Omer Fast Postmasters - 459 West 19th Street
until February 13, 2010
“We consider it a response to a series of recent activities in Western Europe––riots that looked like small civil wars, during which many cars were burned…but it’s also part of a larger project of “symbolic” films we’re working on, which uses cinematic models and tries not to emphasize anything too specific.” - Superflex in Artforum, Jan ‘09.
Burning automobiles probably have a different symbolic meaning in the States than in Europe at this point in time. But the film was shot in Vietnam — quite a mix!
Superflex Peter Blum Gallery - 526 West 29th Street
until March 22, 2010
The Ghanaian-born, Nigerian-based artist El Anatsui opens a show of work tomorrow at Jack Shainman Gallery. In anticipation (because we haven’t seen what will be on view), we’re posting a video from the Met that shows him installing a piece there. The artist describes his work as cloth made from metal and has 16 - 20 assistants that prepare his materials: used bottle caps from liquor bottles. He says he recognizes the differences in the way that the each folds the bottle caps and states:
“Art grows out of each particular situation and I believe that artists are better off working with whatever their environment throws up. I think that’s what has been happening in Africa for a long time, in fact not only in Africa but the whole world, except that maybe in the West they might have developed these ‘professional’ materials. But I don’t think that working with such prescribed materials would be very interesting to me–industrially produced colors for painting.
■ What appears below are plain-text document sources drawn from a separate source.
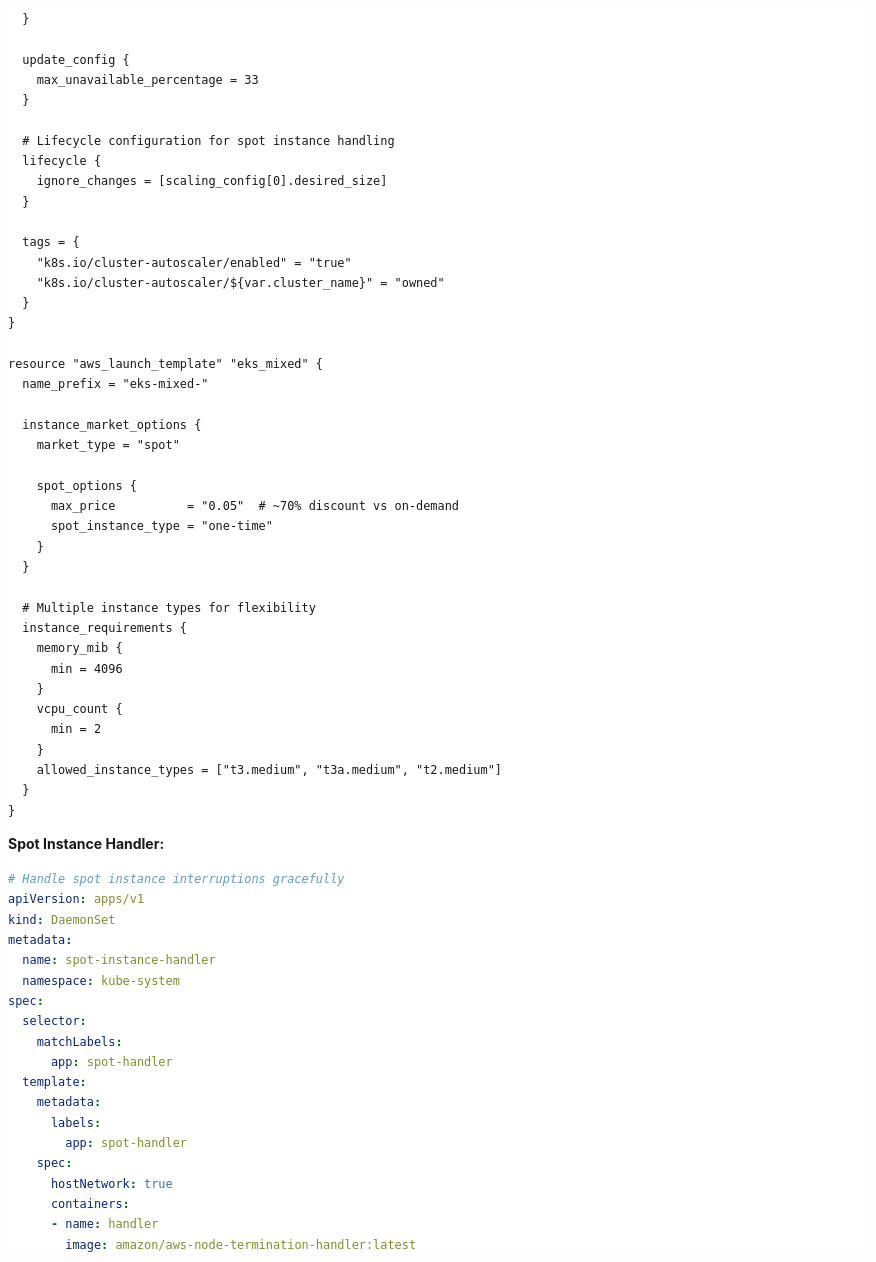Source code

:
 ```hcl
  }
  
  update_config {
    max_unavailable_percentage = 33
  }
  
  # Lifecycle configuration for spot instance handling
  lifecycle {
    ignore_changes = [scaling_config[0].desired_size]
  }
  
  tags = {
    "k8s.io/cluster-autoscaler/enabled" = "true"
    "k8s.io/cluster-autoscaler/${var.cluster_name}" = "owned"
  }
}

resource "aws_launch_template" "eks_mixed" {
  name_prefix = "eks-mixed-"
  
  instance_market_options {
    market_type = "spot"
    
    spot_options {
      max_price          = "0.05"  # ~70% discount vs on-demand
      spot_instance_type = "one-time"
    }
  }
  
  # Multiple instance types for flexibility
  instance_requirements {
    memory_mib {
      min = 4096
    }
    vcpu_count {
      min = 2
    }
    allowed_instance_types = ["t3.medium", "t3a.medium", "t2.medium"]
  }
}
```

**Spot Instance Handler:**

```yaml
# Handle spot instance interruptions gracefully
apiVersion: apps/v1
kind: DaemonSet
metadata:
  name: spot-instance-handler
  namespace: kube-system
spec:
  selector:
    matchLabels:
      app: spot-handler
  template:
    metadata:
      labels:
        app: spot-handler
    spec:
      hostNetwork: true
      containers:
      - name: handler
        image: amazon/aws-node-termination-handler:latest
```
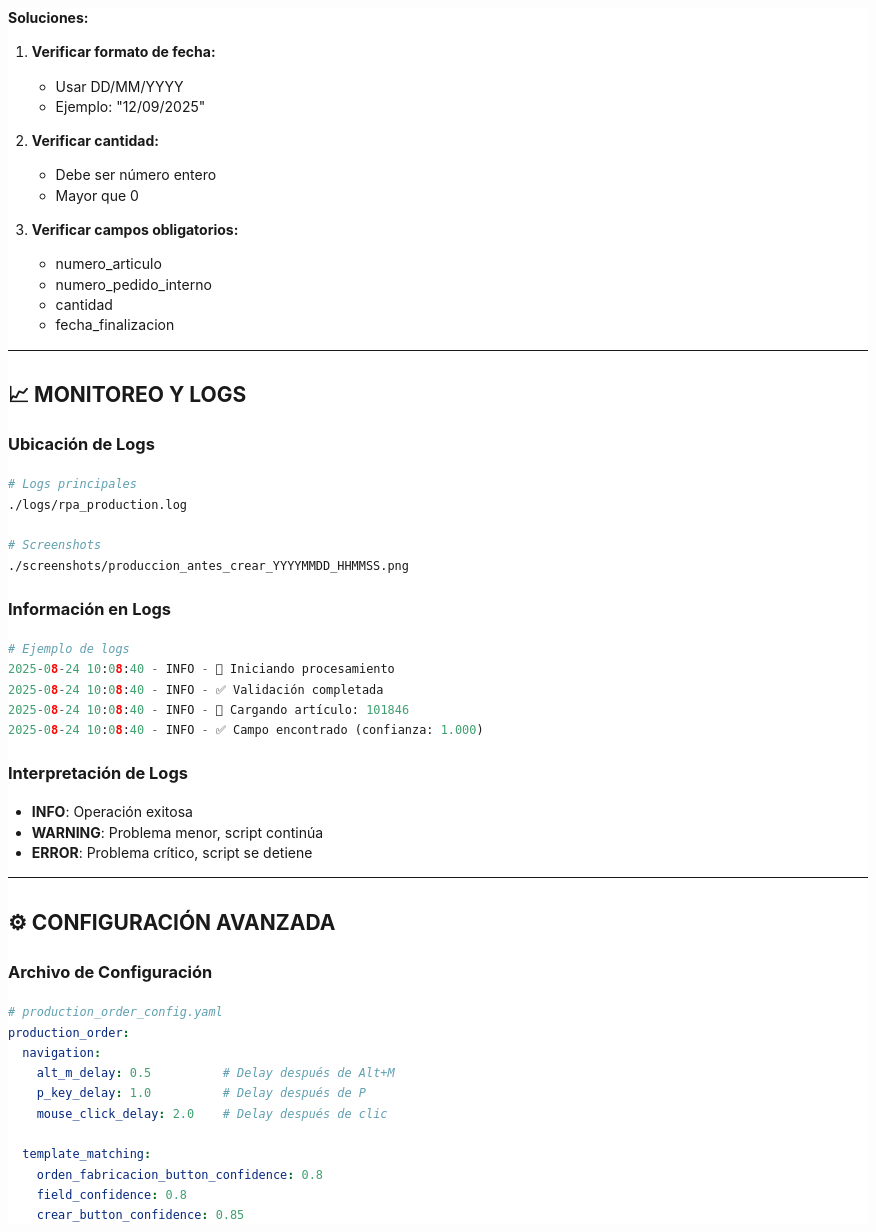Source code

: **Soluciones:**
1. **Verificar formato de fecha:**
   - Usar DD/MM/YYYY
   - Ejemplo: "12/09/2025"

2. **Verificar cantidad:**
   - Debe ser número entero
   - Mayor que 0

3. **Verificar campos obligatorios:**
   - numero_articulo
   - numero_pedido_interno
   - cantidad
   - fecha_finalizacion

---

## 📈 **MONITOREO Y LOGS**

### **Ubicación de Logs**

```bash
# Logs principales
./logs/rpa_production.log

# Screenshots
./screenshots/produccion_antes_crear_YYYYMMDD_HHMMSS.png
```

### **Información en Logs**

```python
# Ejemplo de logs
2025-08-24 10:08:40 - INFO - 🚀 Iniciando procesamiento
2025-08-24 10:08:40 - INFO - ✅ Validación completada
2025-08-24 10:08:40 - INFO - 🔄 Cargando artículo: 101846
2025-08-24 10:08:40 - INFO - ✅ Campo encontrado (confianza: 1.000)
```

### **Interpretación de Logs**

- **INFO**: Operación exitosa
- **WARNING**: Problema menor, script continúa
- **ERROR**: Problema crítico, script se detiene

---

## ⚙️ **CONFIGURACIÓN AVANZADA**

### **Archivo de Configuración**

```yaml
# production_order_config.yaml
production_order:
  navigation:
    alt_m_delay: 0.5          # Delay después de Alt+M
    p_key_delay: 1.0          # Delay después de P
    mouse_click_delay: 2.0    # Delay después de clic
    
  template_matching:
    orden_fabricacion_button_confidence: 0.8
    field_confidence: 0.8
    crear_button_confidence: 0.85
```
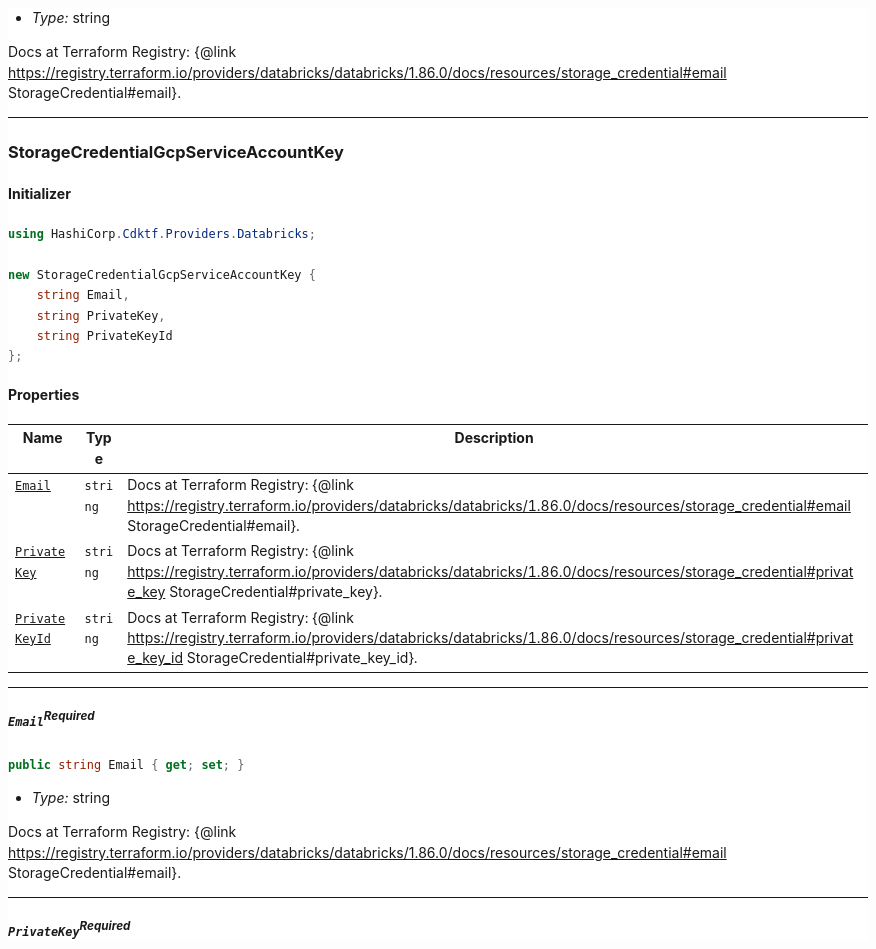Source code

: - *Type:* string

Docs at Terraform Registry: {@link https://registry.terraform.io/providers/databricks/databricks/1.86.0/docs/resources/storage_credential#email StorageCredential#email}.

---

### StorageCredentialGcpServiceAccountKey <a name="StorageCredentialGcpServiceAccountKey" id="@cdktf/provider-databricks.storageCredential.StorageCredentialGcpServiceAccountKey"></a>

#### Initializer <a name="Initializer" id="@cdktf/provider-databricks.storageCredential.StorageCredentialGcpServiceAccountKey.Initializer"></a>

```csharp
using HashiCorp.Cdktf.Providers.Databricks;

new StorageCredentialGcpServiceAccountKey {
    string Email,
    string PrivateKey,
    string PrivateKeyId
};
```

#### Properties <a name="Properties" id="Properties"></a>

| **Name** | **Type** | **Description** |
| --- | --- | --- |
| <code><a href="#@cdktf/provider-databricks.storageCredential.StorageCredentialGcpServiceAccountKey.property.email">Email</a></code> | <code>string</code> | Docs at Terraform Registry: {@link https://registry.terraform.io/providers/databricks/databricks/1.86.0/docs/resources/storage_credential#email StorageCredential#email}. |
| <code><a href="#@cdktf/provider-databricks.storageCredential.StorageCredentialGcpServiceAccountKey.property.privateKey">PrivateKey</a></code> | <code>string</code> | Docs at Terraform Registry: {@link https://registry.terraform.io/providers/databricks/databricks/1.86.0/docs/resources/storage_credential#private_key StorageCredential#private_key}. |
| <code><a href="#@cdktf/provider-databricks.storageCredential.StorageCredentialGcpServiceAccountKey.property.privateKeyId">PrivateKeyId</a></code> | <code>string</code> | Docs at Terraform Registry: {@link https://registry.terraform.io/providers/databricks/databricks/1.86.0/docs/resources/storage_credential#private_key_id StorageCredential#private_key_id}. |

---

##### `Email`<sup>Required</sup> <a name="Email" id="@cdktf/provider-databricks.storageCredential.StorageCredentialGcpServiceAccountKey.property.email"></a>

```csharp
public string Email { get; set; }
```

- *Type:* string

Docs at Terraform Registry: {@link https://registry.terraform.io/providers/databricks/databricks/1.86.0/docs/resources/storage_credential#email StorageCredential#email}.

---

##### `PrivateKey`<sup>Required</sup> <a name="PrivateKey" id="@cdktf/provider-databricks.storageCredential.StorageCredentialGcpServiceAccountKey.property.privateKey"></a>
I believe that color is inherent in everything, and it’s possible to get color from around you, and that you’re better off picking something which relates to your circumstances and your environment than going to buy a readymade color.” El Anatsui: Art in America, May 2006.
A visitor to his work can read a historical significance (the bottle caps ”encapsulate the essence of the alcoholic drinks which were brought to Africa by Europeans as trade items at the time of the earliest contact between the two peoples.” El Anatsui), and a contemporary significance (the leftovers from our own material culture). Can’t wait to see what other stories get evoked in this upcoming exhibition.